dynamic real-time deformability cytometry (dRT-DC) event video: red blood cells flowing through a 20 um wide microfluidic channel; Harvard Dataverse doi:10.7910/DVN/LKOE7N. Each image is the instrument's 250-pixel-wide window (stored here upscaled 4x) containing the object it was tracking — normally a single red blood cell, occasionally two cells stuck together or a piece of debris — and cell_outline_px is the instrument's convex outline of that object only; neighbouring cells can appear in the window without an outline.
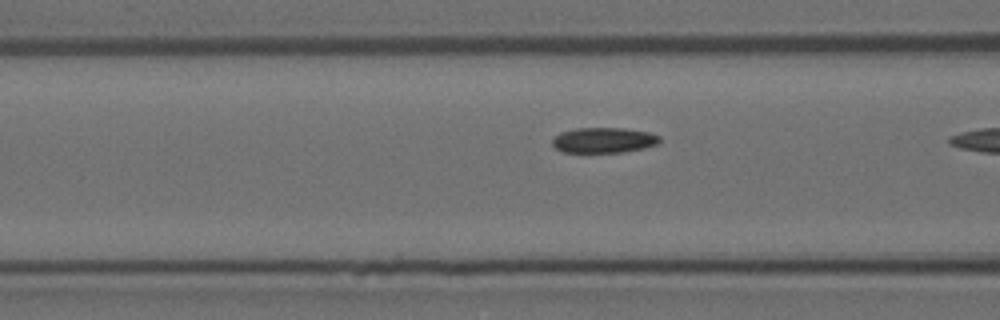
{"species": "Egyptian fruit bat (a non-hibernating species)", "species_latin": "Rousettus aegyptiacus", "temperature_condition": "room temperature", "stored_images_in_passage": 20, "segment_of_instrument_passage": [2, 2], "camera_frame_rate_fps": 3000, "um_per_image_px": 0.085, "animal": {"sex": "female"}, "frame": {"image": 1, "passage_image": 19, "time_ms": 6.0, "image_size_px": [1000, 320], "cell_outline_px": [[660, 144], [644, 148], [624, 152], [564, 152], [556, 148], [552, 144], [552, 140], [560, 132], [576, 128], [624, 128], [648, 132], [660, 136]], "centroid_in_image_um": [51.34, 11.91], "position_along_channel_um": 115.3, "area_um2": 15.9}}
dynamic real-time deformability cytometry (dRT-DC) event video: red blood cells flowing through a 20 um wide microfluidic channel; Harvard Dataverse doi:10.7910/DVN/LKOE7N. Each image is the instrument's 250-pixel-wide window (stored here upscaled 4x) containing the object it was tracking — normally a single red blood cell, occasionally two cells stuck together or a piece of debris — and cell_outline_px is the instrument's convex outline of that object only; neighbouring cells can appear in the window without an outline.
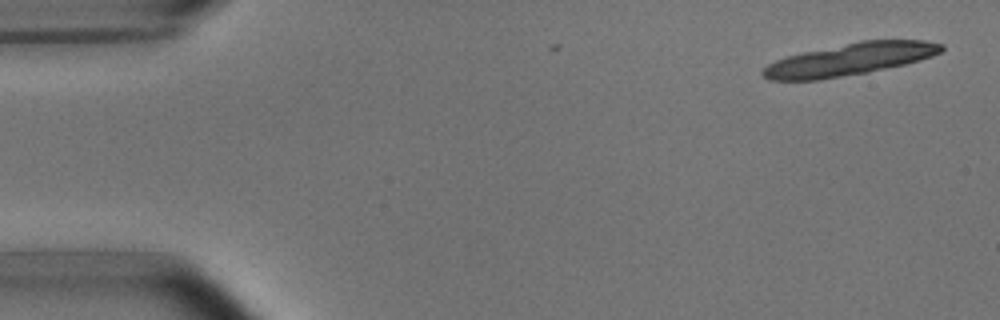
{"species": "common noctule bat (a hibernating species)", "species_latin": "Nyctalus noctula", "temperature_condition": "room temperature", "stored_images_in_passage": 5, "camera_frame_rate_fps": 3000, "um_per_image_px": 0.085, "animal": {"sex": "male", "body_mass_g": 15.6}, "frame": {"image": 1, "passage_image": 1, "time_ms": 0.0, "image_size_px": [1000, 320], "cell_outline_px": [[944, 48], [940, 52], [932, 56], [904, 64], [868, 72], [820, 80], [768, 80], [760, 72], [768, 64], [776, 60], [788, 56], [804, 52], [860, 40], [924, 40], [944, 44]], "centroid_in_image_um": [72.23, 5.04], "position_along_channel_um": 12.8, "area_um2": 33.23}}
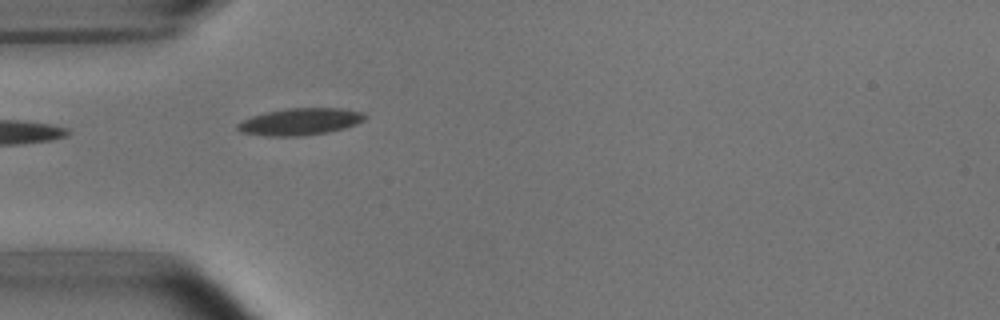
{"frame": {"image": 2, "passage_image": 5, "time_ms": 4.667, "image_size_px": [1000, 320], "cell_outline_px": [[368, 116], [364, 120], [356, 124], [344, 128], [328, 132], [304, 136], [264, 136], [240, 132], [236, 128], [236, 124], [252, 116], [268, 112], [288, 108], [340, 108], [364, 112]], "centroid_in_image_um": [25.53, 10.35], "position_along_channel_um": 59.5, "area_um2": 20.06}}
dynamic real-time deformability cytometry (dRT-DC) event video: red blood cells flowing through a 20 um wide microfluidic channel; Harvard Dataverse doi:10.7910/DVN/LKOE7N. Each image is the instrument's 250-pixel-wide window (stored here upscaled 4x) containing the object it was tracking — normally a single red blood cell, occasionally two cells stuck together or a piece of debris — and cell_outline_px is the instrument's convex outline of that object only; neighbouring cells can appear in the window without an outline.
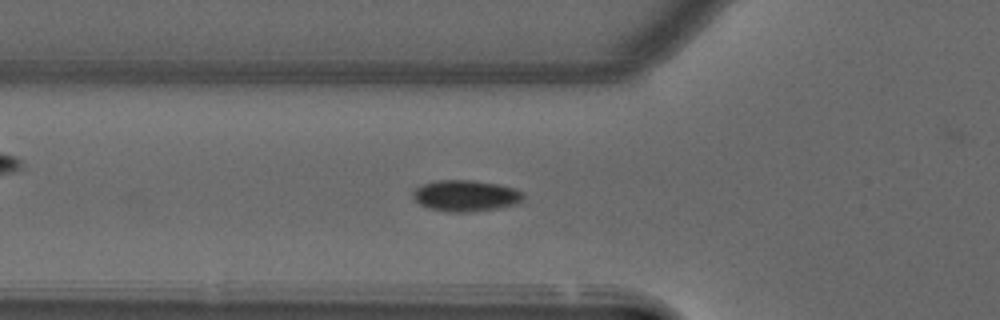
{"species": "common noctule bat (a hibernating species)", "species_latin": "Nyctalus noctula", "temperature_condition": "warm", "stored_images_in_passage": 52, "camera_frame_rate_fps": 3000, "um_per_image_px": 0.085, "animal": {"sex": "male", "forearm_length_mm": 52.5}, "frame": {"image": 1, "passage_image": 18, "time_ms": 5.667, "image_size_px": [1000, 320], "cell_outline_px": [[524, 200], [516, 204], [500, 208], [472, 212], [448, 212], [428, 208], [420, 204], [412, 196], [412, 192], [416, 188], [424, 184], [436, 180], [472, 180], [496, 184], [512, 188], [524, 192]], "centroid_in_image_um": [39.6, 16.65], "position_along_channel_um": 86.2, "area_um2": 20.17}}
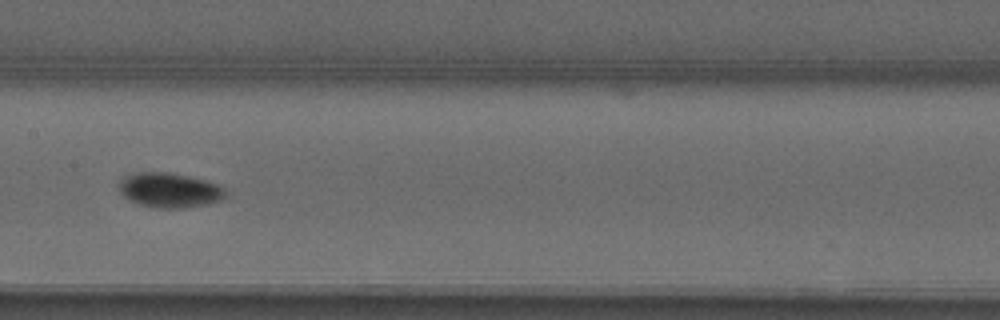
{"frame": {"image": 2, "passage_image": 26, "time_ms": 8.333, "image_size_px": [1000, 320], "cell_outline_px": [[224, 196], [220, 200], [208, 204], [184, 208], [156, 208], [140, 204], [124, 196], [120, 192], [120, 180], [124, 176], [140, 172], [168, 172], [188, 176], [204, 180], [216, 184], [224, 188]], "centroid_in_image_um": [14.4, 16.16], "position_along_channel_um": 193.0, "area_um2": 21.27}}
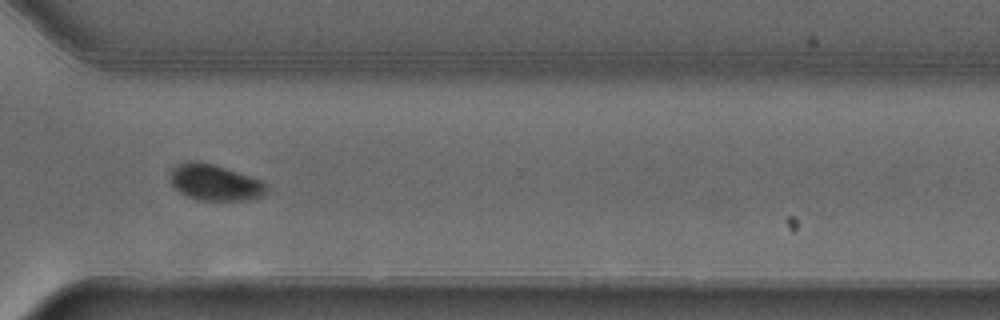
{"frame": {"image": 3, "passage_image": 38, "time_ms": 12.333, "image_size_px": [1000, 320], "cell_outline_px": [[268, 192], [264, 196], [248, 200], [200, 200], [188, 196], [180, 192], [172, 184], [172, 168], [180, 164], [196, 160], [212, 164], [260, 180], [268, 188]], "centroid_in_image_um": [18.3, 15.53], "position_along_channel_um": 352.3, "area_um2": 19.77}, "authors_computed_cell_mechanics": {"area_um2": 19.2185, "velocity_mm_per_s": 3.9884, "shape_relaxation_time_tau1_ms": 6.4094, "shape_relaxation_time_tau2_ms": null, "deformation_change_tau1": 0.1004, "deformation_change_tau2": null}}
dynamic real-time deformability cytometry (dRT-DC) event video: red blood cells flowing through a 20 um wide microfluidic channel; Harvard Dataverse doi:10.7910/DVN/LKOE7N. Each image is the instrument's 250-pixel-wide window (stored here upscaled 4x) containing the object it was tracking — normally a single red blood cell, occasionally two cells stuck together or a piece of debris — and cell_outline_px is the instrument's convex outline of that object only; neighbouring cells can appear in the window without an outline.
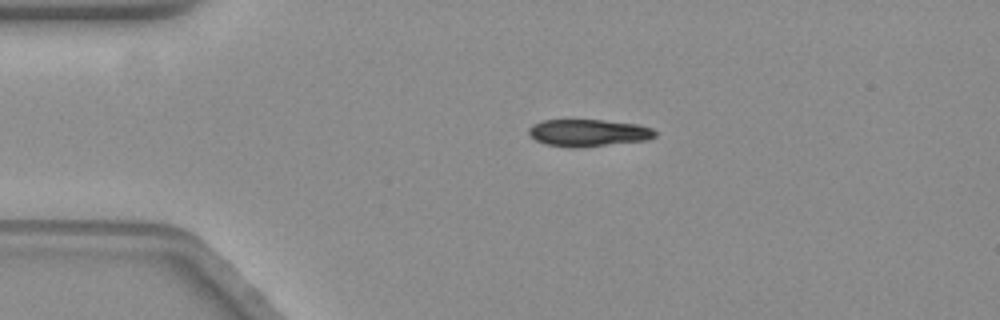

____________

• **WRITTEN EXERCISE**: Replicate the material above verbatim; images stay out of the copy.

• **WRITTEN ANSWER**:
dynamic real-time deformability cytometry (dRT-DC) event video: red blood cells flowing through a 20 um wide microfluidic channel; Harvard Dataverse doi:10.7910/DVN/LKOE7N. Each image is the instrument's 250-pixel-wide window (stored here upscaled 4x) containing the object it was tracking — normally a single red blood cell, occasionally two cells stuck together or a piece of debris — and cell_outline_px is the instrument's convex outline of that object only; neighbouring cells can appear in the window without an outline.
{"species": "Egyptian fruit bat (a non-hibernating species)", "species_latin": "Rousettus aegyptiacus", "temperature_condition": "room temperature", "stored_images_in_passage": 20, "segment_of_instrument_passage": [2, 2], "camera_frame_rate_fps": 3000, "um_per_image_px": 0.085, "animal": {"sex": "female"}, "frame": {"image": 1, "passage_image": 19, "time_ms": 6.0, "image_size_px": [1000, 320], "cell_outline_px": [[660, 144], [644, 148], [624, 152], [564, 152], [556, 148], [552, 144], [552, 140], [560, 132], [576, 128], [624, 128], [648, 132], [660, 136]], "centroid_in_image_um": [51.34, 11.91], "position_along_channel_um": 115.3, "area_um2": 15.9}}
dynamic real-time deformability cytometry (dRT-DC) event video: red blood cells flowing through a 20 um wide microfluidic channel; Harvard Dataverse doi:10.7910/DVN/LKOE7N. Each image is the instrument's 250-pixel-wide window (stored here upscaled 4x) containing the object it was tracking — normally a single red blood cell, occasionally two cells stuck together or a piece of debris — and cell_outline_px is the instrument's convex outline of that object only; neighbouring cells can appear in the window without an outline.
{"species": "common noctule bat (a hibernating species)", "species_latin": "Nyctalus noctula", "temperature_condition": "room temperature", "stored_images_in_passage": 5, "camera_frame_rate_fps": 3000, "um_per_image_px": 0.085, "animal": {"sex": "male", "body_mass_g": 15.6}, "frame": {"image": 1, "passage_image": 1, "time_ms": 0.0, "image_size_px": [1000, 320], "cell_outline_px": [[944, 48], [940, 52], [932, 56], [904, 64], [868, 72], [820, 80], [768, 80], [760, 72], [768, 64], [776, 60], [788, 56], [804, 52], [860, 40], [924, 40], [944, 44]], "centroid_in_image_um": [72.23, 5.04], "position_along_channel_um": 12.8, "area_um2": 33.23}}
{"frame": {"image": 2, "passage_image": 5, "time_ms": 4.667, "image_size_px": [1000, 320], "cell_outline_px": [[368, 116], [364, 120], [356, 124], [344, 128], [328, 132], [304, 136], [264, 136], [240, 132], [236, 128], [236, 124], [252, 116], [268, 112], [288, 108], [340, 108], [364, 112]], "centroid_in_image_um": [25.53, 10.35], "position_along_channel_um": 59.5, "area_um2": 20.06}}
dynamic real-time deformability cytometry (dRT-DC) event video: red blood cells flowing through a 20 um wide microfluidic channel; Harvard Dataverse doi:10.7910/DVN/LKOE7N. Each image is the instrument's 250-pixel-wide window (stored here upscaled 4x) containing the object it was tracking — normally a single red blood cell, occasionally two cells stuck together or a piece of debris — and cell_outline_px is the instrument's convex outline of that object only; neighbouring cells can appear in the window without an outline.
{"species": "common noctule bat (a hibernating species)", "species_latin": "Nyctalus noctula", "temperature_condition": "warm", "stored_images_in_passage": 52, "camera_frame_rate_fps": 3000, "um_per_image_px": 0.085, "animal": {"sex": "male", "forearm_length_mm": 52.5}, "frame": {"image": 1, "passage_image": 18, "time_ms": 5.667, "image_size_px": [1000, 320], "cell_outline_px": [[524, 200], [516, 204], [500, 208], [472, 212], [448, 212], [428, 208], [420, 204], [412, 196], [412, 192], [416, 188], [424, 184], [436, 180], [472, 180], [496, 184], [512, 188], [524, 192]], "centroid_in_image_um": [39.6, 16.65], "position_along_channel_um": 86.2, "area_um2": 20.17}}
{"frame": {"image": 2, "passage_image": 26, "time_ms": 8.333, "image_size_px": [1000, 320], "cell_outline_px": [[224, 196], [220, 200], [208, 204], [184, 208], [156, 208], [140, 204], [124, 196], [120, 192], [120, 180], [124, 176], [140, 172], [168, 172], [188, 176], [204, 180], [216, 184], [224, 188]], "centroid_in_image_um": [14.4, 16.16], "position_along_channel_um": 193.0, "area_um2": 21.27}}
{"frame": {"image": 3, "passage_image": 38, "time_ms": 12.333, "image_size_px": [1000, 320], "cell_outline_px": [[268, 192], [264, 196], [248, 200], [200, 200], [188, 196], [180, 192], [172, 184], [172, 168], [180, 164], [196, 160], [212, 164], [260, 180], [268, 188]], "centroid_in_image_um": [18.3, 15.53], "position_along_channel_um": 352.3, "area_um2": 19.77}, "authors_computed_cell_mechanics": {"area_um2": 19.2185, "velocity_mm_per_s": 3.9884, "shape_relaxation_time_tau1_ms": 6.4094, "shape_relaxation_time_tau2_ms": null, "deformation_change_tau1": 0.1004, "deformation_change_tau2": null}}
dynamic real-time deformability cytometry (dRT-DC) event video: red blood cells flowing through a 20 um wide microfluidic channel; Harvard Dataverse doi:10.7910/DVN/LKOE7N. Each image is the instrument's 250-pixel-wide window (stored here upscaled 4x) containing the object it was tracking — normally a single red blood cell, occasionally two cells stuck together or a piece of debris — and cell_outline_px is the instrument's convex outline of that object only; neighbouring cells can appear in the window without an outline.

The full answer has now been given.